■ Extract to read ■
=== Begin Enclosure ===
Pass the Mic: It’s Time for the Next Generation to Lead
Nicole Hensel is the Executive Director of New Era Colorado, Colorado’s largest and most effective youth civic engagement organization. She lives in Denver, Colorado.
Last Tuesday, we saw election results in Colorado like we have never seen before. The people have spoken: but more importantly, young people have spoken. Young adults ages 18–34 turned out at record levels across the country, most notably here in Colorado where young people turned out at 70% and made up 27% of the vote share (final numbers still pending). Youth turnout is 9 percentage points higher than the last presidential election and our vote share makes us the largest voting bloc in the state.
Young people defied all the odds — a global pandemic, disinformation, intimidation at the polls — and made their voices heard at the ballot box. Yet, young people did not turn out for a political party or a candidate: we turned out for our future.
=== End Enclosure ===
■ Prompt ■
Please answer these questions on the youth turnout piece, one a line:
1. Which organization does Nicole Hensel lead?
2. What share of the Colorado vote did young people make up?
3. What three odds did young people defy, according to the piece?
The rows that come next have no part in this.

■ Supplied information ■
=== Begin Enclosure ===
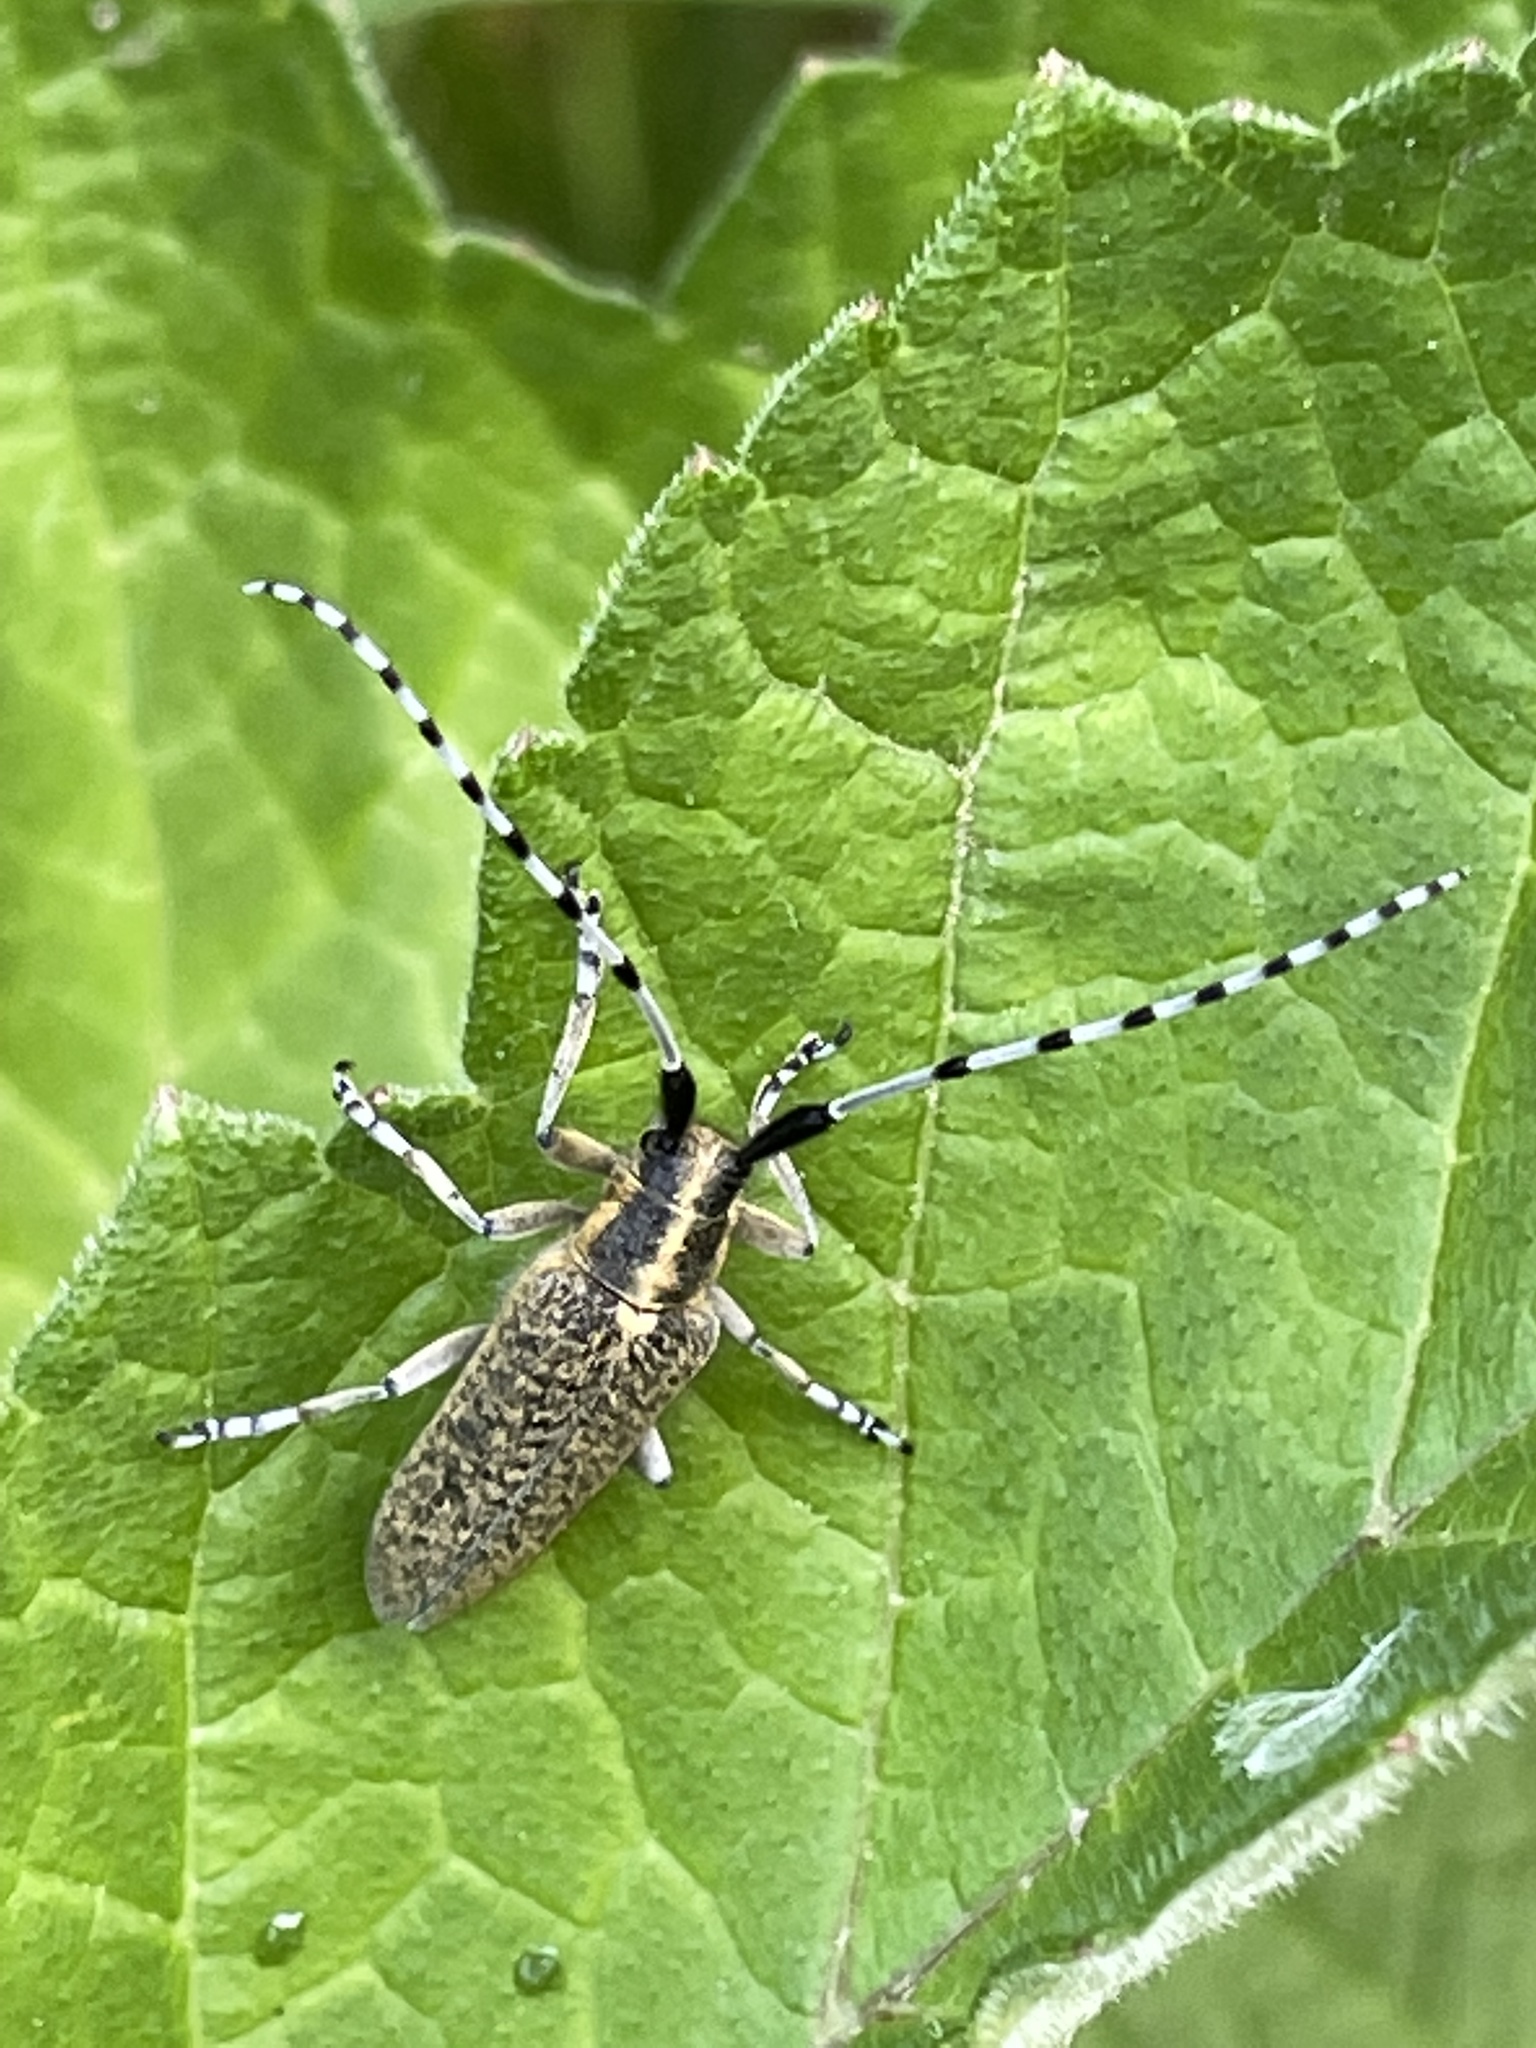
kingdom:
=== End Enclosure ===
=== Begin Enclosure ===
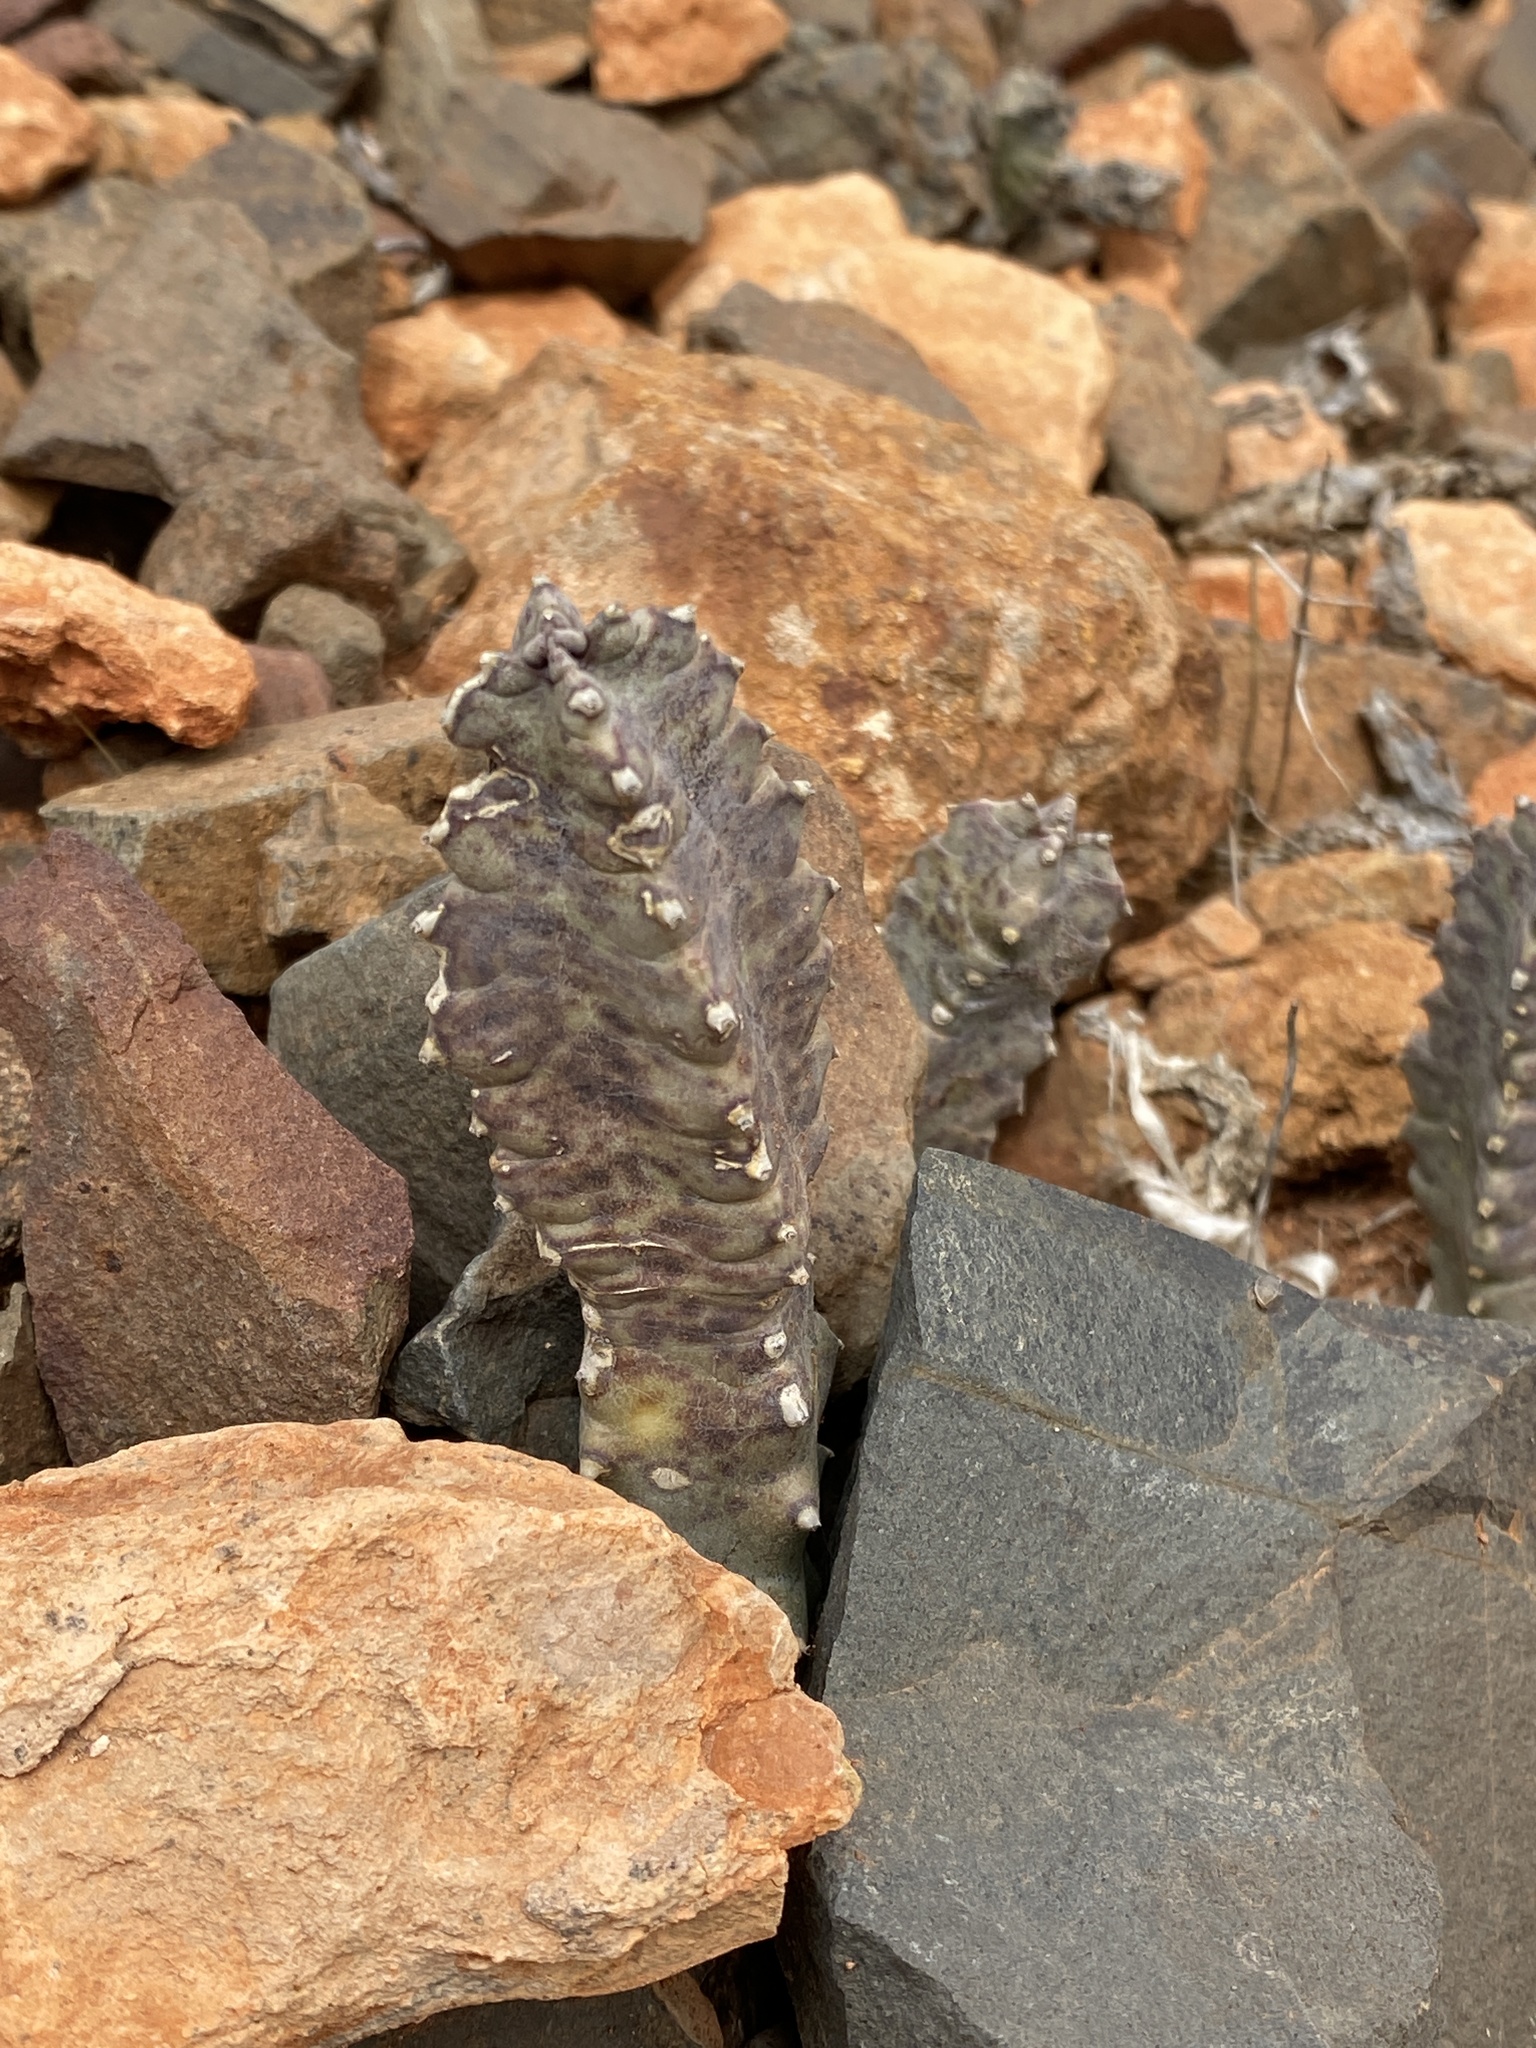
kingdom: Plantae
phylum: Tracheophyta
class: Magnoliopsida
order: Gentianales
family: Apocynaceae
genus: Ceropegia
=== End Enclosure ===
=== Begin Enclosure ===
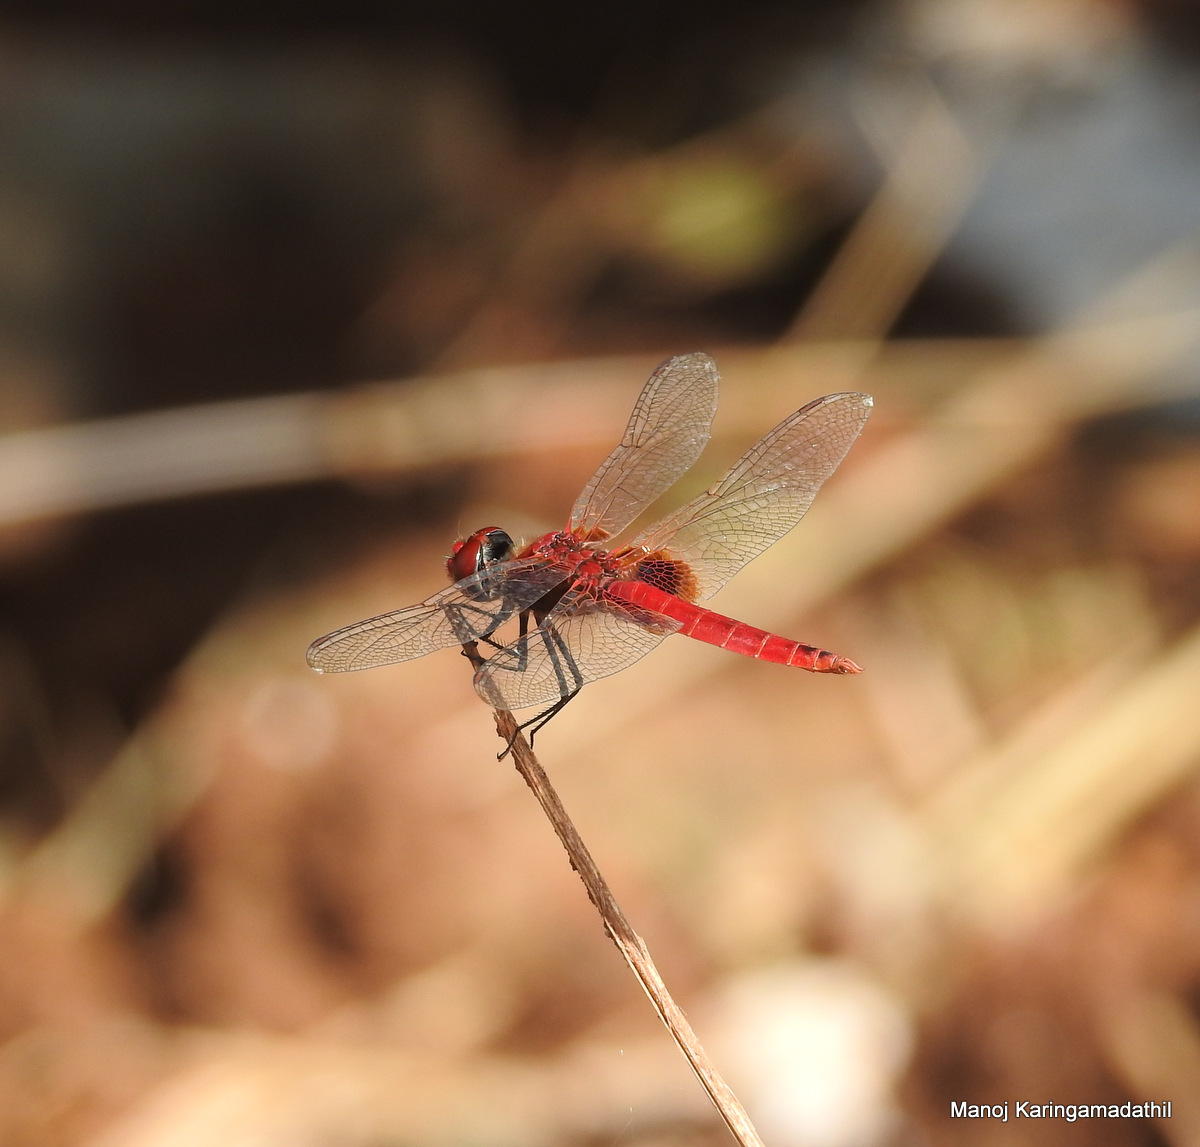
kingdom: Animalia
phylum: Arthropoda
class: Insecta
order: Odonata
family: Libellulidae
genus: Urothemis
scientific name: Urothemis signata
=== End Enclosure ===
■ Exercise output ■
1. New Era Colorado
2. 27%
3. A global pandemic, disinformation, and intimidation at the polls